THE TASK → Copy every record word for word. Pictures are not part of the copy.

GIVEN RECORDS →
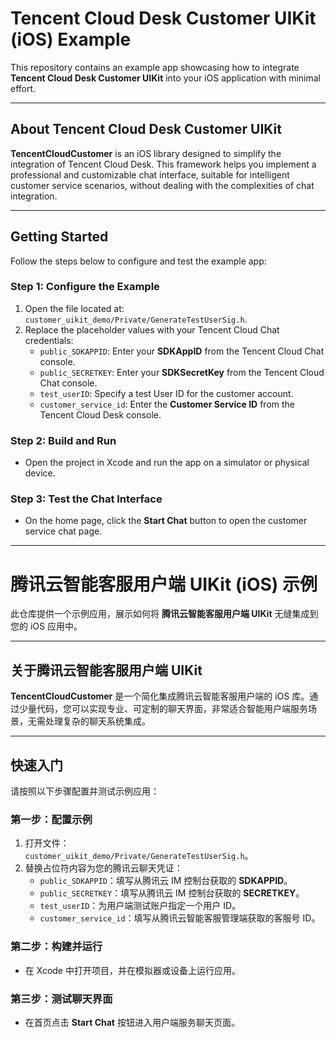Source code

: # Tencent Cloud Desk Customer UIKit (iOS) Example  

This repository contains an example app showcasing how to integrate **Tencent Cloud Desk Customer UIKit** into your iOS application with minimal effort.  

---

## About Tencent Cloud Desk Customer UIKit  

**TencentCloudCustomer** is an iOS library designed to simplify the integration of Tencent Cloud Desk. This framework helps you implement a professional and customizable chat interface, suitable for intelligent customer service scenarios, without dealing with the complexities of chat integration.  

---

## Getting Started  

Follow the steps below to configure and test the example app:  

### Step 1: Configure the Example  

1. Open the file located at:  
   `customer_uikit_demo/Private/GenerateTestUserSig.h`.  
2. Replace the placeholder values with your Tencent Cloud Chat credentials:  
   - `public_SDKAPPID`: Enter your **SDKAppID** from the Tencent Cloud Chat console.  
   - `public_SECRETKEY`: Enter your **SDKSecretKey** from the Tencent Cloud Chat console.    
   - `test_userID`: Specify a test User ID for the customer account.  
   - `customer_service_id`: Enter the **Customer Service ID** from the Tencent Cloud Desk console.  

### Step 2: Build and Run  

- Open the project in Xcode and run the app on a simulator or physical device.  

### Step 3: Test the Chat Interface  

- On the home page, click the **Start Chat** button to open the customer service chat page.  

---  

# 腾讯云智能客服用户端 UIKit (iOS) 示例  

此仓库提供一个示例应用，展示如何将 **腾讯云智能客服用户端 UIKit** 无缝集成到您的 iOS 应用中。  

---  

## 关于腾讯云智能客服用户端 UIKit  

**TencentCloudCustomer** 是一个简化集成腾讯云智能客服用户端的 iOS 库。通过少量代码，您可以实现专业、可定制的聊天界面，非常适合智能用户端服务场景，无需处理复杂的聊天系统集成。  

---  

## 快速入门  

请按照以下步骤配置并测试示例应用：  

### 第一步：配置示例  

1. 打开文件：  
   `customer_uikit_demo/Private/GenerateTestUserSig.h`。  
2. 替换占位符内容为您的腾讯云聊天凭证：  
   - `public_SDKAPPID`：填写从腾讯云 IM 控制台获取的 **SDKAPPID**。  
   - `public_SECRETKEY`：填写从腾讯云 IM 控制台获取的 **SECRETKEY**。  
   - `test_userID`：为用户端测试账户指定一个用户 ID。  
   - `customer_service_id`：填写从腾讯云智能客服管理端获取的客服号 ID。  

### 第二步：构建并运行  

- 在 Xcode 中打开项目，并在模拟器或设备上运行应用。  

### 第三步：测试聊天界面  

- 在首页点击 **Start Chat** 按钮进入用户端服务聊天页面。  
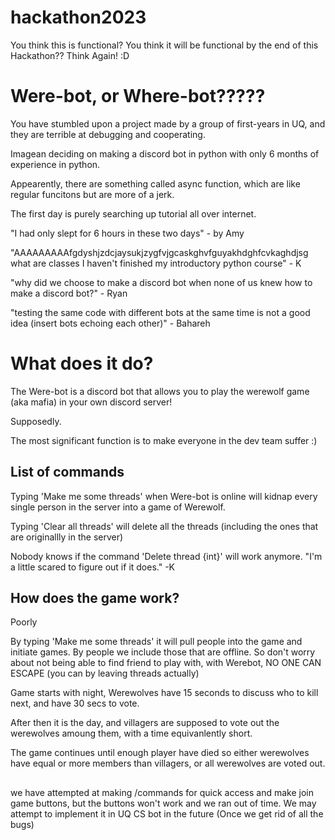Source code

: # hackathon2023

You think this is functional? You think it will be functional by the end of this Hackathon?? Think Again! :D

# Were-bot, or Where-bot?????

You have stumbled upon a project made by a group of first-years in UQ, and they are terrible at debugging and cooperating. 

Imagean deciding on making a discord bot in python with only 6 months of experience in python.

Appearently, there are something called async function, which are like regular funcitons but are more of a jerk.

The first day is purely searching up tutorial all over internet. 

"I had only slept for 6 hours in these two days" - by Amy

"AAAAAAAAAfgdyshjzdcjaysukjzygfvjgcaskghvfguyakhdghfcvkaghdjsg what are classes I haven't finished my introductory python course" - K

"why did we choose to make a discord bot when none of us knew how to make a discord bot?" - Ryan

"testing the same code with different bots at the same time is not a good idea (insert bots echoing each other)" - Bahareh

# What does it do?
The Were-bot is a discord bot that allows you to play the werewolf game (aka mafia) in your own discord server!

Supposedly.

The most significant function is to make everyone in the dev team suffer :)

## List of commands

Typing 'Make me some threads' when Were-bot is online will kidnap every single person in the server into a game of Werewolf.

Typing 'Clear all threads' will delete all the threads (including the ones that are originallly in the server)

Nobody knows if the command 'Delete thread {int}' will work anymore. "I'm a little scared to figure out if it does." -K


## How does the game work?
Poorly

By typing 'Make me some threads' it will pull people into the game and initiate games. By people we include those that are offline. So don't worry about not being able to find friend to play with, with Werebot, NO ONE CAN ESCAPE (you can by leaving threads actually)

Game starts with night, Werewolves have 15 seconds to discuss who to kill next, and have 30 secs to vote.

After then it is the day, and villagers are supposed to vote out the werewolves amoung them, with a time equivanlently short.

The game continues until enough player have died so either werewolves have equal or more members than villagers, or all werewolves are voted out.


##
we have attempted at making /commands for quick access and make join game buttons, but the buttons won't work and we ran out of time.
We may attempt to implement it in UQ CS bot in the future (Once we get rid of all the bugs)



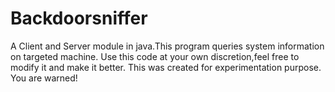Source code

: # Backdoorsniffer
A Client and Server module in java.This program queries system information on targeted machine.
Use this code at your own discretion,feel free to modify it and make it better. 
This was created for experimentation purpose. You are warned!
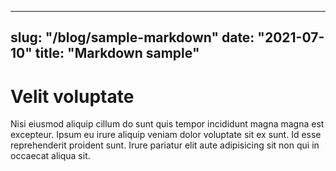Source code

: 
---
slug: "/blog/sample-markdown"
date: "2021-07-10"
title: "Markdown sample"
---
# Velit voluptate
Nisi eiusmod aliquip cillum do sunt quis tempor incididunt magna magna est excepteur. Ipsum eu irure aliquip veniam dolor voluptate sit ex sunt. Id esse reprehenderit proident sunt. Irure pariatur elit aute adipisicing sit non qui in occaecat aliqua sit.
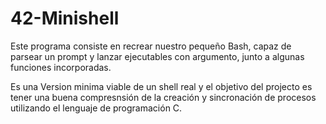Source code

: # 42-Minishell


Este programa consiste en recrear nuestro pequeño Bash, capaz de parsear un prompt y lanzar ejecutables con argumento, junto a algunas funciones incorporadas.

Es una Version minima viable de un shell real y el objetivo del projecto es tener una buena compresnsión de la creación y sincronación de procesos utilizando el lenguaje de programación C.
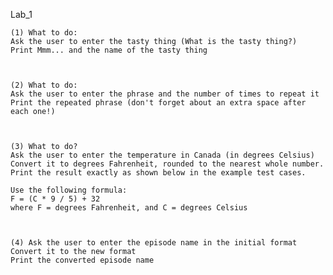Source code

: Lab_1

    (1) What to do:
    Ask the user to enter the tasty thing (What is the tasty thing?)
    Print Mmm... and the name of the tasty thing



    (2) What to do:
    Ask the user to enter the phrase and the number of times to repeat it
    Print the repeated phrase (don't forget about an extra space after each one!)



    (3) What to do?
    Ask the user to enter the temperature in Canada (in degrees Celsius)
    Convert it to degrees Fahrenheit, rounded to the nearest whole number.
    Print the result exactly as shown below in the example test cases.

    Use the following formula:
    F = (C * 9 / 5) + 32
    where F = degrees Fahrenheit, and C = degrees Celsius
    
    
    
    (4) Ask the user to enter the episode name in the initial format
    Convert it to the new format
    Print the converted episode name
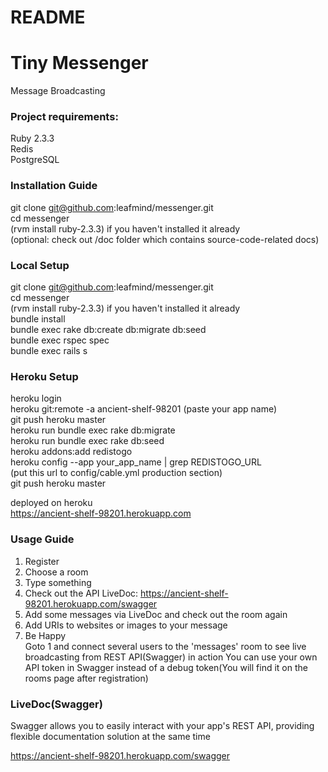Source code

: # README

Tiny Messenger
======

Message Broadcasting

### Project requirements:

Ruby 2.3.3  
Redis  
PostgreSQL  

### **Installation Guide**
git clone git@github.com:leafmind/messenger.git  
cd messenger  
(rvm install ruby-2.3.3) if you haven't installed it already  
(optional: check out /doc folder which contains source-code-related docs)

### **Local Setup**  
git clone git@github.com:leafmind/messenger.git  
cd messenger  
(rvm install ruby-2.3.3) if you haven't installed it already  
bundle install  
bundle exec rake db:create db:migrate db:seed  
bundle exec rspec spec  
bundle exec rails s  

### **Heroku Setup**  
heroku login  
heroku git:remote -a ancient-shelf-98201 (paste your app name)  
git push heroku master  
heroku run bundle exec rake db:migrate  
heroku run bundle exec rake db:seed  
heroku addons:add redistogo  
heroku config --app your_app_name | grep REDISTOGO_URL  
(put this url to config/cable.yml production section)  
git push heroku master  

deployed on heroku  
https://ancient-shelf-98201.herokuapp.com  

### **Usage Guide**
1) Register  
2) Choose a room  
3) Type something  
4) Check out the API LiveDoc: https://ancient-shelf-98201.herokuapp.com/swagger  
5) Add some messages via LiveDoc and check out the room again  
6) Add URIs to websites or images to your message  
7) Be Happy  
Goto 1 and connect several users to the 'messages' room to see live broadcasting from REST API(Swagger) in action
You can use your own API token in Swagger instead of a debug token(You will find it on the rooms page after registration)

### **LiveDoc(Swagger)**
Swagger allows you to easily interact with your app's REST API, providing flexible documentation solution at the same time  

https://ancient-shelf-98201.herokuapp.com/swagger  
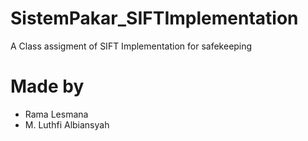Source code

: # SistemPakar_SIFTImplementation
A Class assigment of SIFT Implementation for safekeeping

# Made by
- Rama Lesmana
- M. Luthfi Albiansyah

EXERCISE RESULT →
Source code

: # Tencent Cloud Desk Customer UIKit (iOS) Example  

This repository contains an example app showcasing how to integrate **Tencent Cloud Desk Customer UIKit** into your iOS application with minimal effort.  

---

## About Tencent Cloud Desk Customer UIKit  

**TencentCloudCustomer** is an iOS library designed to simplify the integration of Tencent Cloud Desk. This framework helps you implement a professional and customizable chat interface, suitable for intelligent customer service scenarios, without dealing with the complexities of chat integration.  

---

## Getting Started  

Follow the steps below to configure and test the example app:  

### Step 1: Configure the Example  

1. Open the file located at:  
   `customer_uikit_demo/Private/GenerateTestUserSig.h`.  
2. Replace the placeholder values with your Tencent Cloud Chat credentials:  
   - `public_SDKAPPID`: Enter your **SDKAppID** from the Tencent Cloud Chat console.  
   - `public_SECRETKEY`: Enter your **SDKSecretKey** from the Tencent Cloud Chat console.    
   - `test_userID`: Specify a test User ID for the customer account.  
   - `customer_service_id`: Enter the **Customer Service ID** from the Tencent Cloud Desk console.  

### Step 2: Build and Run  

- Open the project in Xcode and run the app on a simulator or physical device.  

### Step 3: Test the Chat Interface  

- On the home page, click the **Start Chat** button to open the customer service chat page.  

---  

# 腾讯云智能客服用户端 UIKit (iOS) 示例  

此仓库提供一个示例应用，展示如何将 **腾讯云智能客服用户端 UIKit** 无缝集成到您的 iOS 应用中。  

---  

## 关于腾讯云智能客服用户端 UIKit  

**TencentCloudCustomer** 是一个简化集成腾讯云智能客服用户端的 iOS 库。通过少量代码，您可以实现专业、可定制的聊天界面，非常适合智能用户端服务场景，无需处理复杂的聊天系统集成。  

---  

## 快速入门  

请按照以下步骤配置并测试示例应用：  

### 第一步：配置示例  

1. 打开文件：  
   `customer_uikit_demo/Private/GenerateTestUserSig.h`。  
2. 替换占位符内容为您的腾讯云聊天凭证：  
   - `public_SDKAPPID`：填写从腾讯云 IM 控制台获取的 **SDKAPPID**。  
   - `public_SECRETKEY`：填写从腾讯云 IM 控制台获取的 **SECRETKEY**。  
   - `test_userID`：为用户端测试账户指定一个用户 ID。  
   - `customer_service_id`：填写从腾讯云智能客服管理端获取的客服号 ID。  

### 第二步：构建并运行  

- 在 Xcode 中打开项目，并在模拟器或设备上运行应用。  

### 第三步：测试聊天界面  

- 在首页点击 **Start Chat** 按钮进入用户端服务聊天页面。  
Source code

: # hackathon2023

You think this is functional? You think it will be functional by the end of this Hackathon?? Think Again! :D

# Were-bot, or Where-bot?????

You have stumbled upon a project made by a group of first-years in UQ, and they are terrible at debugging and cooperating. 

Imagean deciding on making a discord bot in python with only 6 months of experience in python.

Appearently, there are something called async function, which are like regular funcitons but are more of a jerk.

The first day is purely searching up tutorial all over internet. 

"I had only slept for 6 hours in these two days" - by Amy

"AAAAAAAAAfgdyshjzdcjaysukjzygfvjgcaskghvfguyakhdghfcvkaghdjsg what are classes I haven't finished my introductory python course" - K

"why did we choose to make a discord bot when none of us knew how to make a discord bot?" - Ryan

"testing the same code with different bots at the same time is not a good idea (insert bots echoing each other)" - Bahareh

# What does it do?
The Were-bot is a discord bot that allows you to play the werewolf game (aka mafia) in your own discord server!

Supposedly.

The most significant function is to make everyone in the dev team suffer :)

## List of commands

Typing 'Make me some threads' when Were-bot is online will kidnap every single person in the server into a game of Werewolf.

Typing 'Clear all threads' will delete all the threads (including the ones that are originallly in the server)

Nobody knows if the command 'Delete thread {int}' will work anymore. "I'm a little scared to figure out if it does." -K


## How does the game work?
Poorly

By typing 'Make me some threads' it will pull people into the game and initiate games. By people we include those that are offline. So don't worry about not being able to find friend to play with, with Werebot, NO ONE CAN ESCAPE (you can by leaving threads actually)

Game starts with night, Werewolves have 15 seconds to discuss who to kill next, and have 30 secs to vote.

After then it is the day, and villagers are supposed to vote out the werewolves amoung them, with a time equivanlently short.

The game continues until enough player have died so either werewolves have equal or more members than villagers, or all werewolves are voted out.


##
we have attempted at making /commands for quick access and make join game buttons, but the buttons won't work and we ran out of time.
We may attempt to implement it in UQ CS bot in the future (Once we get rid of all the bugs)



Source code

: # Backdoorsniffer
A Client and Server module in java.This program queries system information on targeted machine.
Use this code at your own discretion,feel free to modify it and make it better. 
This was created for experimentation purpose. You are warned!
Source code

: 
---
slug: "/blog/sample-markdown"
date: "2021-07-10"
title: "Markdown sample"
---
# Velit voluptate
Nisi eiusmod aliquip cillum do sunt quis tempor incididunt magna magna est excepteur. Ipsum eu irure aliquip veniam dolor voluptate sit ex sunt. Id esse reprehenderit proident sunt. Irure pariatur elit aute adipisicing sit non qui in occaecat aliqua sit.
Source code

: # 42-Minishell


Este programa consiste en recrear nuestro pequeño Bash, capaz de parsear un prompt y lanzar ejecutables con argumento, junto a algunas funciones incorporadas.

Es una Version minima viable de un shell real y el objetivo del projecto es tener una buena compresnsión de la creación y sincronación de procesos utilizando el lenguaje de programación C.
Source code

: Lab_1

    (1) What to do:
    Ask the user to enter the tasty thing (What is the tasty thing?)
    Print Mmm... and the name of the tasty thing



    (2) What to do:
    Ask the user to enter the phrase and the number of times to repeat it
    Print the repeated phrase (don't forget about an extra space after each one!)



    (3) What to do?
    Ask the user to enter the temperature in Canada (in degrees Celsius)
    Convert it to degrees Fahrenheit, rounded to the nearest whole number.
    Print the result exactly as shown below in the example test cases.

    Use the following formula:
    F = (C * 9 / 5) + 32
    where F = degrees Fahrenheit, and C = degrees Celsius
    
    
    
    (4) Ask the user to enter the episode name in the initial format
    Convert it to the new format
    Print the converted episode name
Source code

: # README

Tiny Messenger
======

Message Broadcasting

### Project requirements:

Ruby 2.3.3  
Redis  
PostgreSQL  

### **Installation Guide**
git clone git@github.com:leafmind/messenger.git  
cd messenger  
(rvm install ruby-2.3.3) if you haven't installed it already  
(optional: check out /doc folder which contains source-code-related docs)

### **Local Setup**  
git clone git@github.com:leafmind/messenger.git  
cd messenger  
(rvm install ruby-2.3.3) if you haven't installed it already  
bundle install  
bundle exec rake db:create db:migrate db:seed  
bundle exec rspec spec  
bundle exec rails s  

### **Heroku Setup**  
heroku login  
heroku git:remote -a ancient-shelf-98201 (paste your app name)  
git push heroku master  
heroku run bundle exec rake db:migrate  
heroku run bundle exec rake db:seed  
heroku addons:add redistogo  
heroku config --app your_app_name | grep REDISTOGO_URL  
(put this url to config/cable.yml production section)  
git push heroku master  

deployed on heroku  
https://ancient-shelf-98201.herokuapp.com  

### **Usage Guide**
1) Register  
2) Choose a room  
3) Type something  
4) Check out the API LiveDoc: https://ancient-shelf-98201.herokuapp.com/swagger  
5) Add some messages via LiveDoc and check out the room again  
6) Add URIs to websites or images to your message  
7) Be Happy  
Goto 1 and connect several users to the 'messages' room to see live broadcasting from REST API(Swagger) in action
You can use your own API token in Swagger instead of a debug token(You will find it on the rooms page after registration)

### **LiveDoc(Swagger)**
Swagger allows you to easily interact with your app's REST API, providing flexible documentation solution at the same time  

https://ancient-shelf-98201.herokuapp.com/swagger  
Source code

: # SistemPakar_SIFTImplementation
A Class assigment of SIFT Implementation for safekeeping

# Made by
- Rama Lesmana
- M. Luthfi Albiansyah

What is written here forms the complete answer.